TheStockAdvisor Advice

Dogs of the Dow

The "Dogs of the Dow" is simply a common name given to a particular investment strategy, perhaps it should be subtitled the "Lazy Man's Way to Riches". "The Dogs of the Dow" have been very effective in beating the market over the long term and are a viable option to those investors unable to manage their portfolios on a daily basis.

It works like this; As you are aware the Dow Jones Industrial Average is comprised of thirty of the biggest companies in America and the bluest of the blue chips, the most famous index in the world. The strategy is to pick the ten stocks with the highest dividend yield in comparison to its stock price and invest an equal dollar amount in each stock.

Let’s apply our formula to General Electric as an example. GE trades around $40 a share with an annual dividend of .72 a share. If you divide .72 by $40 you come up with .018 as your dividend yield. Continue this process for the remaining twenty-nine stocks in the Dow, then take the ten with the highest dividend yields as your "Dogs".

In essence you are buying a basket of beaten down stocks and forgetting about them for a year, no more checking your stock quote every fifteen minutes. Because this automated process has beaten the market year over year, your putting faith in the reliability of the past performance. There have been years, although few and far between, where the "Dogs" have under performed the market but hey, there are no guarantees in life right?

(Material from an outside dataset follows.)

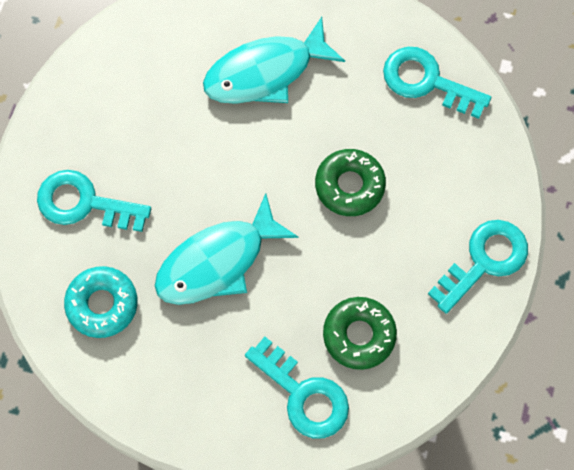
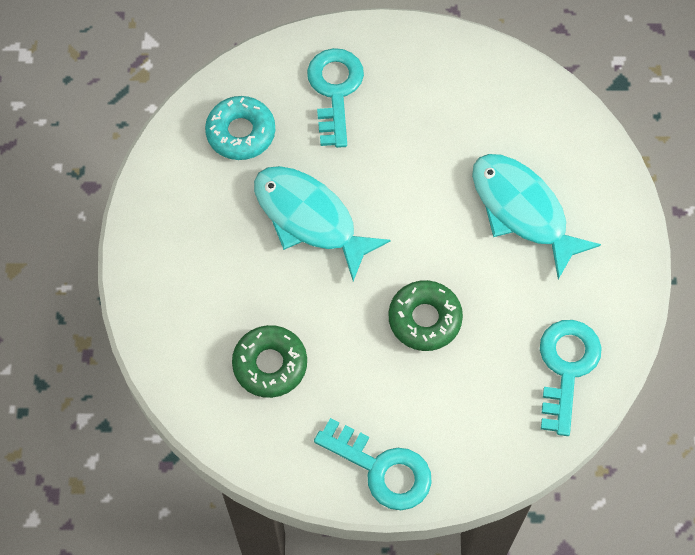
camera: 75 degrees right, 5 degrees down
turquoise key [245,337,349,438] -> none

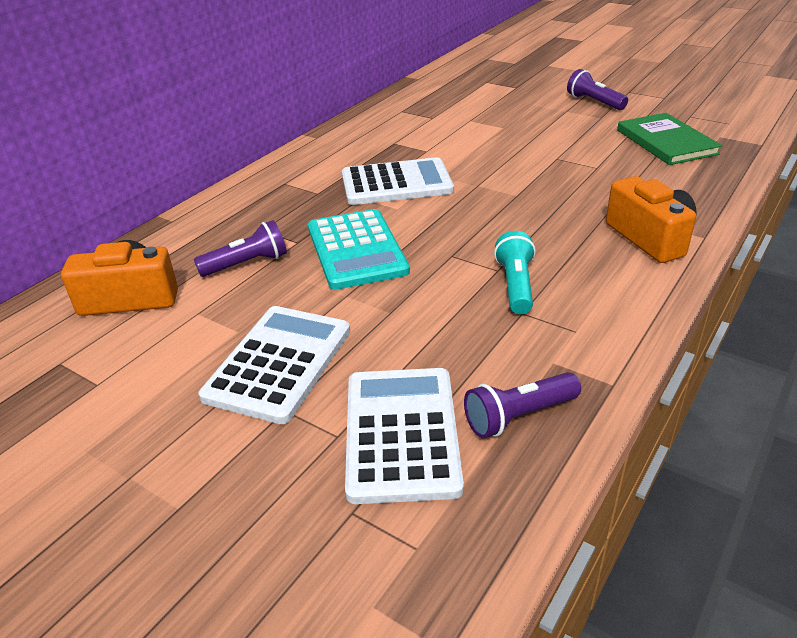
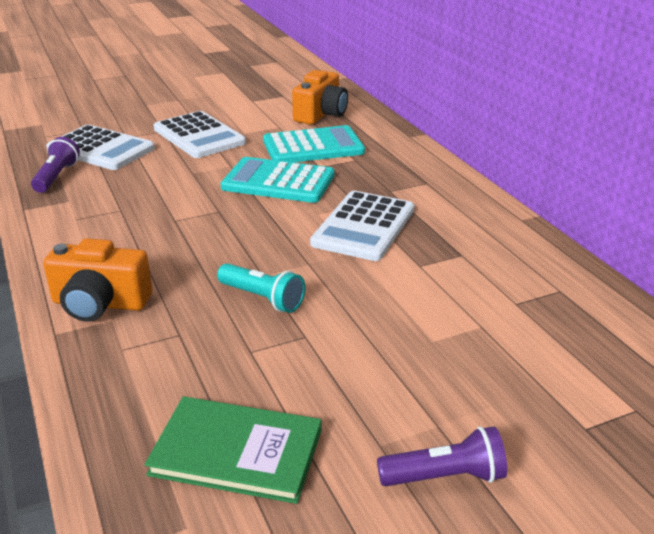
camera: 120 degrees right, 5 degrees down
purple flashlight [194,220,287,277] -> turquoise calculator [263,125,365,162]
turquoise flashlight [494,231,536,314] -> turquoise flashlight moved to [217,263,305,313]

There are minor variations of the "Dogs of the Dow", and you may decide to work with less than ten, take the top five for instance. Of course, if the profits look too good at any given time you are free to sell before your year is up but discipline is strongly encouraged when using this approach. There is some debate as to what time of the year to start you portfolio, with some saying timing is irrelevant and others saying you should end your annual cycle in December/January. Personally, I wouldn’t want to be doing what everyone else is doing. Why would you want to buy and sell your portfolio the same time everyone else does? You will likely overpay for the stock on the way in and undersell on the way out.

The dividend information and share price are readily available in any major newspaper on a daily basis. Once you have invested an equal amount in your "Dogs", you will need to rotate your portfolio basket on an annual basis by dropping those that no longer qualify as "Dogs" and picking up those that are. This can go on in perpetuity. Get it? Got It? Good! Take Fido for a walk.